Nicaragua reported 17 tremors in Managua Thursday night, ranging in magnitude from 2.3 to 3.7, according to the Nicaraguan Institute of Territorial Studies (INETER).
The tremors were all located in the northern half of the capital, near the Apoyeque Volcano in Lake Managua and along the Nejapa-Miraflores fault line, promoting the government to declare a “green alert” for a possible large earthquake (even though seismic activity is common in the area).
The recent tremors, most of which were unnoticed by residents, are reportedly due to local fault line activity and not volcanic grumblings. Still, INETER is not ruling out that the seismic uptick was triggered by the 7.6-magnitute quake in Nicoya, Costa Rica.
In a press conference, INETER director Javier Mejía and other government officials urged residents in Managua and Ciudad Sandino to pay close attention to the government’s reports and recommendations in the hours to come.

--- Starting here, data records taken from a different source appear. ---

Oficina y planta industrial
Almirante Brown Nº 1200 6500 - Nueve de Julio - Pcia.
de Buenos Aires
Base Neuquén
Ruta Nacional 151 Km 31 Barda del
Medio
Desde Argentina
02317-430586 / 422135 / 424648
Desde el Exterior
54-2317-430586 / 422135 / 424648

“The (green alert) puts on alert the National System of Disaster Mitigation and Response (SINAPRED) in Managua and all its municipalities to prepare for a possible large-scale earthquake in any one of the municipalities or departments of Managua,” said Guillermo González, executive secretary of SINAPRED. “This measure is strictly preventive, but we are starting all the preparations that are needed to respond to a big earthquake.”
González said Nicaraguan families should remain calm and trust that their government is ready for anything.
He said families living in Managua need to identify safe places in their homes in the event of a quake and should remove heavy items from the walls or bookcases to safe-proof their homes from falling objects. González also recommends that families prepare a first aid kit to respond to minor injuries and to keep a flashlight on hand in case a quake occurs at night.
The government also recommends that people keep their personal documents and identification on them.
Fidel Moreno, the Sandinistas’ top political operative in Managua, said municipal agents will be visiting some 400 families that are still living in the ruins of the last earthquake that leveled the capital to try to convince them to move into temporary shelters.
In April, 2011, the government evacuated some 700 people living four skeletal structures known as “the ruins” and moved the squatters to a newly constructed neighborhood of cement-block homes in Ciudad Sandino. The old buildings were demolished, but other condemned buildings remain in the northern part of the city.
As the government prepares for another possible quake, Sandinista officials say they don’t want to alarm the population but want people to be prepared in the event of disaster.
The 1972 quake that killed Managua
Managua—history suggests—is a city waiting to be destroyed by a major earthquake. It’s a reoccurring event that has already happened three times in the past 127 years.
The 6.3-magnitude earthquake that destroyed Nicaragua’s capital in 1972 leveled all but five of the city’s major buildings, claiming some 10,000 lives and displacing half the city’s population. In a matter of hours, Managua went from being the hippest and liveliest city in Central America to a smoldering ruin.
In total, 541 city blocks in Managua were destroyed or irreparably damaged and had to be bulldozed afterwards.
Not only was the earthquake disastrous, but so too was the relief effort, which served to line dictator Anastasio Somoza’s pockets with millions in swindled aid and set the stage for an impoverished and backwards Nicaragua that was born from the ashes.
The city was previously leveled by earthquakes in 1885 and then again in 1931—meaning a monstrous earthquake occurs every 40 to 45 years or so (don’t do the math, it’s too scary).
The city’s pending expiration date is due to five active fault lines that cross through the city center, making it one of the most seismically active areas of the country. After the ’72 quake there was brief talk about relocating Nicaragua’s capital to Masaya or Carazo.
Unfortunately stubbornness won out over common sense, and the city was rebuilt in the same disaster-prone location, sealing its fate as a shaky place to live.